There was about an hour left in the show, and I was a nervous wreck. I stood towards the back lost in a sea of ovulating women that screamed with wild intensity each time an article of clothing was removed on stage. I became a Thunder Down understudy, meticulously watching their every gyration, trying to find moves I could copy for my stage time. Hmm, that slow-motion-worm-to-ground-hump-manuever seemed to get people pretty fired up, but do I have the core strength for it? Interteresting, he just put that lady’s hand on his dick, probably won’t go for that move.

As I tried to channel my inner thunder, another co-worker came up to me and said, “Do you want a G-string? They said they have an extra.” Do I want a G-string?!  I’m just glad I chose boxer-briefs over boxers so there’s no chance of a dick-slip or ball-drop while I flop around on stage. “No, I don’t.” He replied, “You should go for it, I did last year.” He then proceeded to take out his phone and showed me a picture of him in the bathroom wearing a G-string before he went on stage.

Unbelievable. Is everyone that works here immune to stage fright? I declined again and stuck with my gray Hanes boxer-briefs. But I needed a drink if I was going to get myself up there.

Over the course of the next 45 minutes, I had 3 double-shots and wasn’t shitting myself so much mentally. But the shots were running through me and I did really need to shit. Mikey came up to me, “Yo we’ve got 7 minutes, let’s get backstage.” I had terrifying visions of me dancing on stage with a brown streak on my Hanes. “Dude, I’ve got to shit first.”

I sprinted off to the toilet and sat down. As I did my business, the nerves returned and I considered just staying on the toilet for the rest of my shift. They wouldn’t drag a shitting man on stage, would they? I mean, if a group of those Australians with man god bods came in here and wanted to take me out of the stall there wouldn’t be much I could do to stop them. It’d be like that bathroom stall scene from Jurassic park just more oily and I’d die from embarrassment instead of a T-Rex. Fuck it, let’s just do this. I finished up and made my way backstage where a glistening Australian man said, “You boys almost ready?”

I started preparing my set-list. First, I’d take off my shirt and then fling it at someone in the front row. I briefly toyed with the idea of doing an arched-back-sit-on-a-chair-water-pour-down-from-above maneuver, but I realized there wasn’t time to prep. Once I’d taken my shirt off, then it’d be pants time. When the Tarzan man took his belt off, he swung it really fast around his neck, caught the metal part, and tightened it to wild applause. I felt like I’d hit myself in the face if I tried this, so I decided I’d take the belt off then run it through my legs as if I were drying off with a towel. Then I’d slowly take my pants off in an old school Usher-like fashion. Once down to the gray Hanes, I’d run over to Mikey and he’d lift me up in an ode to Dirty Dancing move.

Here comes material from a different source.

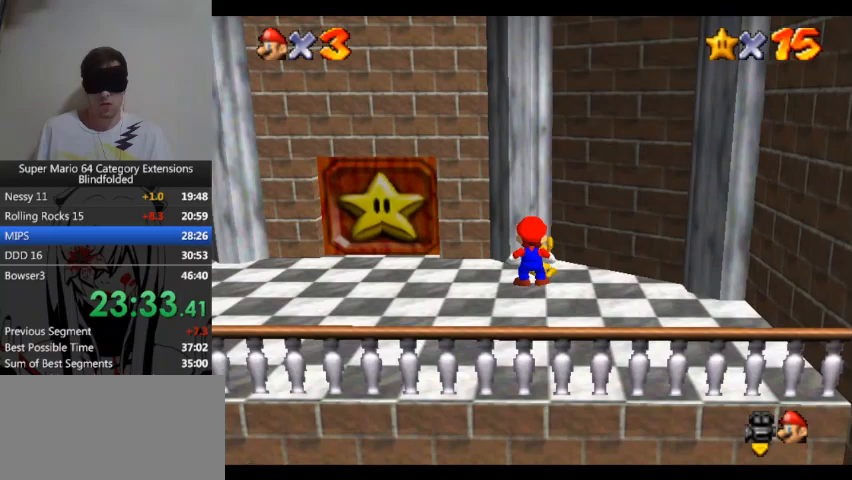
Gameplay with a controller (Xbox layout); each line is a JSON object with the inputs held at the frame after it. "events" lists button and stick changes between this image and that frame as [ms after this image, input, new state], when the widget could be followed in between. Not read: L1 L2 R1 R2.
{"buttons": ["B"], "left_stick": "center", "right_stick": "center", "events": [[33, "B", "down"], [100, "B", "up"], [167, "B", "down"], [200, "B", "up"], [267, "B", "down"], [333, "B", "up"], [400, "B", "down"], [467, "B", "up"], [500, "B", "down"]]}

Mikey “Alright, we’re up next.”

Oh shit. Oh shit. What if when I went to the bathroom, I wasn’t paying attention and got little pee droplets on my gray hanes? Everyone would be able to see. Oh shit, oh shit, I’m up next, oh shit.

And then, from on stage I heard, “And that’s the end of the show ladies. Come line up over here if you want pictures.”

No way, did they forget to bring us up? I turned back, and my co-workers were all dying laughing. Those mother fuckers. It had all been a lie. There was never a chance of my hairy Greek self strutting it on stage. My hands were shaking. I didn’t know what to do with all my pent up energy, but fortunately we all went to a bar next door with the Thunder and their flock of female followers. There were 6 of them and about 30 girls. Not bad odds, but I felt like one of those little fish that hang on the side of great white sharks scrounging for scraps.